Problem requirements: Start at the line that has "family: Onagraceae" and stop after the line that has "common name: Isotoma". Copy only those rows, swapping "scientific name" for "Latin name" wherever it appears and leaving everything else untouched.

Source records:
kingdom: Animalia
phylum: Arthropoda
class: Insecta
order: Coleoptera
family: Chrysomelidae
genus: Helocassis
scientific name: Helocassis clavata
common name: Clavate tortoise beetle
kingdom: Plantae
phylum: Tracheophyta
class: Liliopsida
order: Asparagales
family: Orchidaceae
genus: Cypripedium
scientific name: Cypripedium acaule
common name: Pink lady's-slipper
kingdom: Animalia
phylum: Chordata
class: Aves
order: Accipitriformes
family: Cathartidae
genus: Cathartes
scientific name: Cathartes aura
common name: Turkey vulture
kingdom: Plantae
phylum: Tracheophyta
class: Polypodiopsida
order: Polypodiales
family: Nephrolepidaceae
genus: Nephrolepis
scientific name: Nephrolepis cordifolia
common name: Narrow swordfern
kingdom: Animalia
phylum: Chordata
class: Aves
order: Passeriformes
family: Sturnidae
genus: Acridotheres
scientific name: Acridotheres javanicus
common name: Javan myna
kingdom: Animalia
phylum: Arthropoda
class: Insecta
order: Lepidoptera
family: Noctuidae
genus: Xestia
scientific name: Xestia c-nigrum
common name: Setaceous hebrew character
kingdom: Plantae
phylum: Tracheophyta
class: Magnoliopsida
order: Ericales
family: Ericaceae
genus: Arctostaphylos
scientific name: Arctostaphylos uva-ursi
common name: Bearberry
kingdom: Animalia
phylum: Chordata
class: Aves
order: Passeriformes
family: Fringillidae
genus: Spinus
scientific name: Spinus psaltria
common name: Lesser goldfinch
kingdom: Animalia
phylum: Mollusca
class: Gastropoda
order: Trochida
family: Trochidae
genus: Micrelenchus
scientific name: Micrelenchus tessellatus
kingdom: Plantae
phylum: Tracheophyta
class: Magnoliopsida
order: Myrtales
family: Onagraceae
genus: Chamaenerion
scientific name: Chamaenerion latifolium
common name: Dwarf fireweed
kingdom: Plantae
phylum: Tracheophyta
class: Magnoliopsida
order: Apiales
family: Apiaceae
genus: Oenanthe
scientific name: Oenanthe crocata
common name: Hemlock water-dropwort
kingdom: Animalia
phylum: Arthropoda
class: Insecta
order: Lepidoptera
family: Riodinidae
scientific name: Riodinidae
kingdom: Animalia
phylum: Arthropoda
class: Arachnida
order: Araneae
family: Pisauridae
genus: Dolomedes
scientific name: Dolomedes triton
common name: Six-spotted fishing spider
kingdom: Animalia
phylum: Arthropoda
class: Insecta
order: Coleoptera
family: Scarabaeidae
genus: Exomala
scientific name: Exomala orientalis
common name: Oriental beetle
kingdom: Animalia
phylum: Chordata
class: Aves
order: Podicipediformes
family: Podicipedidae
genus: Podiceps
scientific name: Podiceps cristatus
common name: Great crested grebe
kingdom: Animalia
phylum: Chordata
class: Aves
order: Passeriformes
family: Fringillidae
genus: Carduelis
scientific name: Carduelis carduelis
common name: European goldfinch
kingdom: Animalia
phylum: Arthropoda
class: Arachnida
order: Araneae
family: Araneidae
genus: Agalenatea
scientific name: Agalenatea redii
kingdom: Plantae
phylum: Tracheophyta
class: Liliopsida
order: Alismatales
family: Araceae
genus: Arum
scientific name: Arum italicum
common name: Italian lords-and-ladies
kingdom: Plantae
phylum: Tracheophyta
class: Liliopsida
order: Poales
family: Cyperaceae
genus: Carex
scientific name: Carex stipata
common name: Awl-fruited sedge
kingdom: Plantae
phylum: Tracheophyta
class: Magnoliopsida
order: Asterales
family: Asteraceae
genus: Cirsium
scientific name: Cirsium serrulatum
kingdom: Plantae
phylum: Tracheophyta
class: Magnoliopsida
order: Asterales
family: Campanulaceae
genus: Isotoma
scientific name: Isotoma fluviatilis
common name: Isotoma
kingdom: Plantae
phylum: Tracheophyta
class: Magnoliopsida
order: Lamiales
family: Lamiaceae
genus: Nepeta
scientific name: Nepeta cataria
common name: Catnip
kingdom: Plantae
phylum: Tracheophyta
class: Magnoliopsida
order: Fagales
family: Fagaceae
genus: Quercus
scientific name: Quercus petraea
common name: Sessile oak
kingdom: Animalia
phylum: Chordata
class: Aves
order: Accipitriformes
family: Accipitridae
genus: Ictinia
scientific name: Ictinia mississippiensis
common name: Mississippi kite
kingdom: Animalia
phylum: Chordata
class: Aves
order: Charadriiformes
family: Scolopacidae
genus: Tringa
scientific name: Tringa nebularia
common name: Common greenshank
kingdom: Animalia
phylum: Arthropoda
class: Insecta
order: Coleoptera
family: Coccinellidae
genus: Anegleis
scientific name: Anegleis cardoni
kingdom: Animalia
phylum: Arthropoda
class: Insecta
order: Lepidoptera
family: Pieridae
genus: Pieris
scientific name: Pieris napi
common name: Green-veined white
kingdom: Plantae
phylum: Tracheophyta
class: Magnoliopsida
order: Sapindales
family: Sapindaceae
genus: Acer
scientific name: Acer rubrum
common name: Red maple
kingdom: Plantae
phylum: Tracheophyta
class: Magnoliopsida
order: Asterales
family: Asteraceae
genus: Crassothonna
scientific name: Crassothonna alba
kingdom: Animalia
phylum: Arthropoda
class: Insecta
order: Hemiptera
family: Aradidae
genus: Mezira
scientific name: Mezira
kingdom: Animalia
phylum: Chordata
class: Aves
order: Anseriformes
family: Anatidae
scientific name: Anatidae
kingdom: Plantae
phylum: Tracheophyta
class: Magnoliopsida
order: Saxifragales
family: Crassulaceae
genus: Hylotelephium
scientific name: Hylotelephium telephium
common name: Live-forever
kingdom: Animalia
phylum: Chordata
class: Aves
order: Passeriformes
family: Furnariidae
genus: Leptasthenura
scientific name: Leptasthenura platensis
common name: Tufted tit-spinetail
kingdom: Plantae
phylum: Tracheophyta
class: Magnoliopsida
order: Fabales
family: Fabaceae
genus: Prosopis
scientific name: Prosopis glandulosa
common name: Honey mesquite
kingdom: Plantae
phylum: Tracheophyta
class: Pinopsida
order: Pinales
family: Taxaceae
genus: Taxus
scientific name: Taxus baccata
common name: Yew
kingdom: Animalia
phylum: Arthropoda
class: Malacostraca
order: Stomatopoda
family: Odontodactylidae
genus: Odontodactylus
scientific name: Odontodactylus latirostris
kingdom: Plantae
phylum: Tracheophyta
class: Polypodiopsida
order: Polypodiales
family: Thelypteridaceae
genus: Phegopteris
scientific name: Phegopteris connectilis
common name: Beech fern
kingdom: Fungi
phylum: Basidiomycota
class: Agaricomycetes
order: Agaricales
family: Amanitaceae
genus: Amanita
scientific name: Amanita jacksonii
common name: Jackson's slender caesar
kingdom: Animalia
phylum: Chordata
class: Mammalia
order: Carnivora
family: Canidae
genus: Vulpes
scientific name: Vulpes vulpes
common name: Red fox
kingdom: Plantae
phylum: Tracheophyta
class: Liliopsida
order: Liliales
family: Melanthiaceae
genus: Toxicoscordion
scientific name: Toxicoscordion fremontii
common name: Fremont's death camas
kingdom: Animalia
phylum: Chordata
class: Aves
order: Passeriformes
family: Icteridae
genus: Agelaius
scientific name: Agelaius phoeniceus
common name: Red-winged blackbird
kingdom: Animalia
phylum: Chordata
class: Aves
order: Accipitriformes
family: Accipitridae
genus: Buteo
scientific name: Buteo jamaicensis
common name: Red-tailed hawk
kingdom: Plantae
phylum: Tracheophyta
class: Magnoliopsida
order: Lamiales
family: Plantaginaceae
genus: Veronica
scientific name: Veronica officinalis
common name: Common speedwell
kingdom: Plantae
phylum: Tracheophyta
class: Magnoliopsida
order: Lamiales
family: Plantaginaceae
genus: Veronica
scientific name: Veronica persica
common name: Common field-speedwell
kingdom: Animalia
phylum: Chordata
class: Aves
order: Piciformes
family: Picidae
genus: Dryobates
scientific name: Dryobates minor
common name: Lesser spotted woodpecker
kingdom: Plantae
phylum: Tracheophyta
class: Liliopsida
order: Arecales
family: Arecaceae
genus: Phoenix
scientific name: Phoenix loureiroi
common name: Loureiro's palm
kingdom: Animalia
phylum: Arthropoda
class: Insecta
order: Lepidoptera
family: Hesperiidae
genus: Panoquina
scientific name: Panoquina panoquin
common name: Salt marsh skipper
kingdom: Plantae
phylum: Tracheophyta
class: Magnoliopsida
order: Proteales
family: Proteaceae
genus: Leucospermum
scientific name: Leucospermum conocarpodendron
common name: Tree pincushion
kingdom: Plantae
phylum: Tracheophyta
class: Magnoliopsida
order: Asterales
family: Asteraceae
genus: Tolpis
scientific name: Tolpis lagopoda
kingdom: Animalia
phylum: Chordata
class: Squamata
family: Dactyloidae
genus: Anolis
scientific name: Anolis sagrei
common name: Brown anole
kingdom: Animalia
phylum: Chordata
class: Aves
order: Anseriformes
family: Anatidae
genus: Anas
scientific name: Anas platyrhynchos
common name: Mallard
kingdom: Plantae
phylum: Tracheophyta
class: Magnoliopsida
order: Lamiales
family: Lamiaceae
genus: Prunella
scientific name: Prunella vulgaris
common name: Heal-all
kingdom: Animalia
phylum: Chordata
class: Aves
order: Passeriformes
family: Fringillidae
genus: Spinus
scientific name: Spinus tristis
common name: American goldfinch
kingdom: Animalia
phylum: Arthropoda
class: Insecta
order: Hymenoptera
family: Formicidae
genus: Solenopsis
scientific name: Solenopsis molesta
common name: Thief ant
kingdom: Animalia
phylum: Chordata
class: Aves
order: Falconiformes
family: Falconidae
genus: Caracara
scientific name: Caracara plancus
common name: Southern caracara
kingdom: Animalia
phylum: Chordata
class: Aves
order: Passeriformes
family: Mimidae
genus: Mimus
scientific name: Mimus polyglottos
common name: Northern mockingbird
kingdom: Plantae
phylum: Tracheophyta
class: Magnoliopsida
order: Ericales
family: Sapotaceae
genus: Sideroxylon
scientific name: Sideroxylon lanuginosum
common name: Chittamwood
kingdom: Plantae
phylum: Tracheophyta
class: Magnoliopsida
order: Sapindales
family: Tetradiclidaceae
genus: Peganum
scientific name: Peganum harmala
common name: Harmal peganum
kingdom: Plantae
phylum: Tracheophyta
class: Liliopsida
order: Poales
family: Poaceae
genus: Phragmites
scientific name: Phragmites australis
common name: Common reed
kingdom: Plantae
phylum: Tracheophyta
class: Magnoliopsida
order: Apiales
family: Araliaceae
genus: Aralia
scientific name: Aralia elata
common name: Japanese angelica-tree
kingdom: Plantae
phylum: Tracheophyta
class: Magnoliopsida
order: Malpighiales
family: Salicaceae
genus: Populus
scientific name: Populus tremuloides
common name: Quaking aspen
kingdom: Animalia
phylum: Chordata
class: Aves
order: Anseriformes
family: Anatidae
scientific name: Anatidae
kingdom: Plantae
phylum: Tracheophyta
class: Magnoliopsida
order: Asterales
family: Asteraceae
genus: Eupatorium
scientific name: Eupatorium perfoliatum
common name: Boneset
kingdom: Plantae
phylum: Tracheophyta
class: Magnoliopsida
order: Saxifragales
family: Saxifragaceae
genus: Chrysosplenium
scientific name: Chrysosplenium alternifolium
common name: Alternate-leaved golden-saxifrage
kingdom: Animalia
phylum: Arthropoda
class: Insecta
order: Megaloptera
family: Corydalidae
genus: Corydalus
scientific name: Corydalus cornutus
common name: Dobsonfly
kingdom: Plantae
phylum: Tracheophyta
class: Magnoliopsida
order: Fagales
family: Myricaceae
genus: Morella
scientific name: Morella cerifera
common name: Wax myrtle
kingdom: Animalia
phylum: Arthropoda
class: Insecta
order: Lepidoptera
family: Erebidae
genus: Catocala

Reply:
family: Onagraceae
genus: Chamaenerion
Latin name: Chamaenerion latifolium
common name: Dwarf fireweed
kingdom: Plantae
phylum: Tracheophyta
class: Magnoliopsida
order: Apiales
family: Apiaceae
genus: Oenanthe
Latin name: Oenanthe crocata
common name: Hemlock water-dropwort
kingdom: Animalia
phylum: Arthropoda
class: Insecta
order: Lepidoptera
family: Riodinidae
Latin name: Riodinidae
kingdom: Animalia
phylum: Arthropoda
class: Arachnida
order: Araneae
family: Pisauridae
genus: Dolomedes
Latin name: Dolomedes triton
common name: Six-spotted fishing spider
kingdom: Animalia
phylum: Arthropoda
class: Insecta
order: Coleoptera
family: Scarabaeidae
genus: Exomala
Latin name: Exomala orientalis
common name: Oriental beetle
kingdom: Animalia
phylum: Chordata
class: Aves
order: Podicipediformes
family: Podicipedidae
genus: Podiceps
Latin name: Podiceps cristatus
common name: Great crested grebe
kingdom: Animalia
phylum: Chordata
class: Aves
order: Passeriformes
family: Fringillidae
genus: Carduelis
Latin name: Carduelis carduelis
common name: European goldfinch
kingdom: Animalia
phylum: Arthropoda
class: Arachnida
order: Araneae
family: Araneidae
genus: Agalenatea
Latin name: Agalenatea redii
kingdom: Plantae
phylum: Tracheophyta
class: Liliopsida
order: Alismatales
family: Araceae
genus: Arum
Latin name: Arum italicum
common name: Italian lords-and-ladies
kingdom: Plantae
phylum: Tracheophyta
class: Liliopsida
order: Poales
family: Cyperaceae
genus: Carex
Latin name: Carex stipata
common name: Awl-fruited sedge
kingdom: Plantae
phylum: Tracheophyta
class: Magnoliopsida
order: Asterales
family: Asteraceae
genus: Cirsium
Latin name: Cirsium serrulatum
kingdom: Plantae
phylum: Tracheophyta
class: Magnoliopsida
order: Asterales
family: Campanulaceae
genus: Isotoma
Latin name: Isotoma fluviatilis
common name: Isotoma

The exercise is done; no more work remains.